How to Set Up AWS Transcribe to Batch Transcribe Hundreds of Audio Files

Published in

Attest Product & Technology

7 min readMar 2, 2023

At Attest, we provide a platform for our clients to design and create surveys. Survey respondents are sourced using ‘panel aggregators’ and we then transform respondent answers into actionable consumer insights. In the data science team, we use machine learning to help deliver these insights. We recently set up a pipeline to transcribe a few hundred audio files so that they could be analysed using our in house Natural Language Processing (NLP) models.

Why use AWS Transcribe?

AWS Transcribe is Amazon’s speech to text service. Transcribe uses Automatic Speech Recognition (ASR) and NLP models to convert audio or video files into text. It currently supports 37 languages as well as additional capabilities including punctuation, profanity detection and the option to include custom vocabulary tables and language models. Transcribe also supports multiple audio and video file formats.

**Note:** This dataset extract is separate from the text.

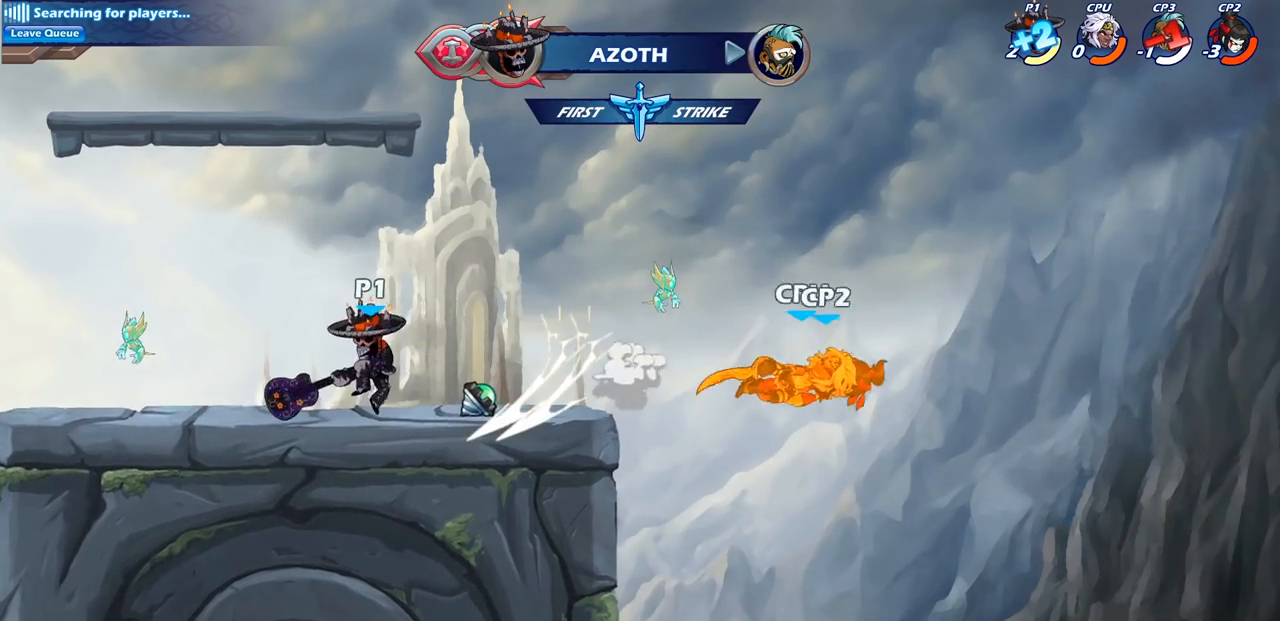
{"buttons": [], "left_stick": "right", "right_stick": "center", "events": [[433, "left_stick", "right"]]}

Transcribing individual files through the AWS management console is relatively straightforward, but what if you want to transcribe multiple files at once? This article describes the steps to set up batch transcription for AWS Transcribe, without having to install any additional packages like boto3.

Prerequisites:

Read/write privileges for AWS S3.
Permissions to use the Transcribe service enabled for your AWS account.
AWS account access through your CLI set up. More info on how to do this can be found here (1).
Python 3 installed (Python 3.9.2 was used here) and access to an IDE.
Audio or video files in a format supported by AWS Transcribe. Supported file types can be found here (2). If your files are in an unsupported format you can use ffmpeg (3) to convert them.

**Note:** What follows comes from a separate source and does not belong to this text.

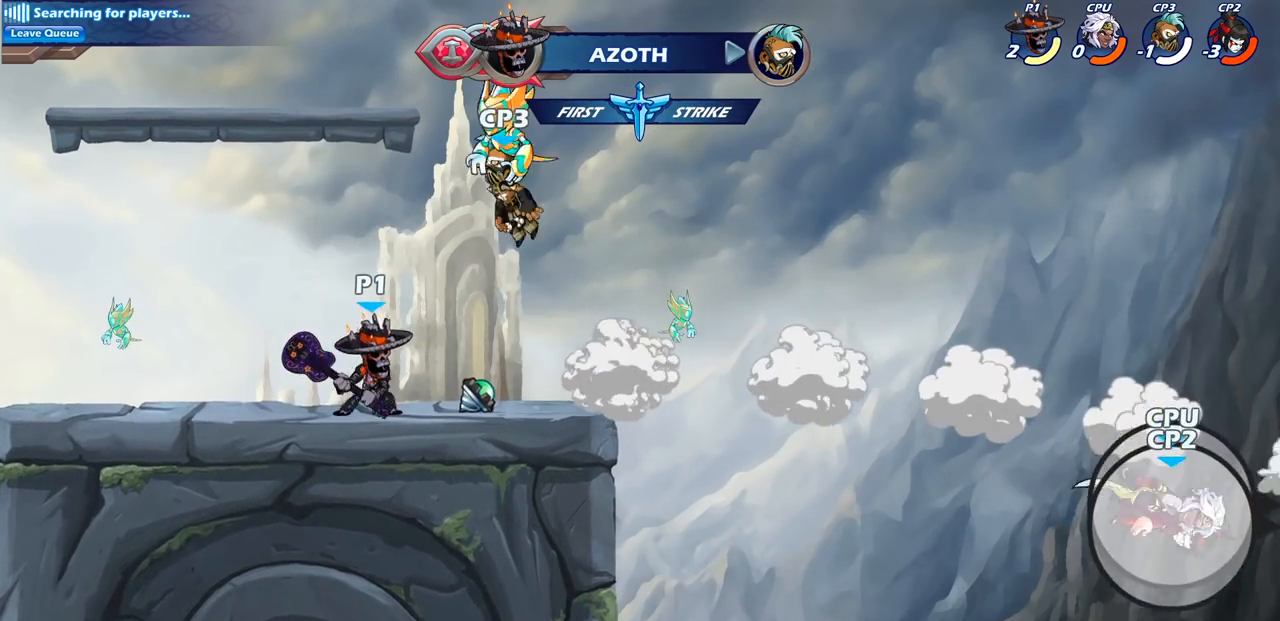
{"buttons": ["CIRCLE", "R2"], "left_stick": "right", "right_stick": "center", "events": [[367, "R2", "down"], [417, "CIRCLE", "down"]]}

Step 1: Create input and output S3 buckets

First, create the S3 buckets that will hold the input audio/video files. AWS Transcribe will only transcribe files to and from S3 buckets. In the management console search for S3 and then click on ‘Create bucket’.

Name your input bucket, select your region and any other optional settings you require, then scroll down and click ‘Create bucket’.

Repeat this to create the bucket that will store the output transcriptions.

Step 2: Log into AWS through your CLI

Ensure you are logged in to your AWS account in your CLI then run the command aws s3 ls. You should see a list of all of your available buckets in S3, including the ones made in Step 1.

Step 3: Upload files to the S3 bucket

In this example, we have the following 5 files saved in a local directory.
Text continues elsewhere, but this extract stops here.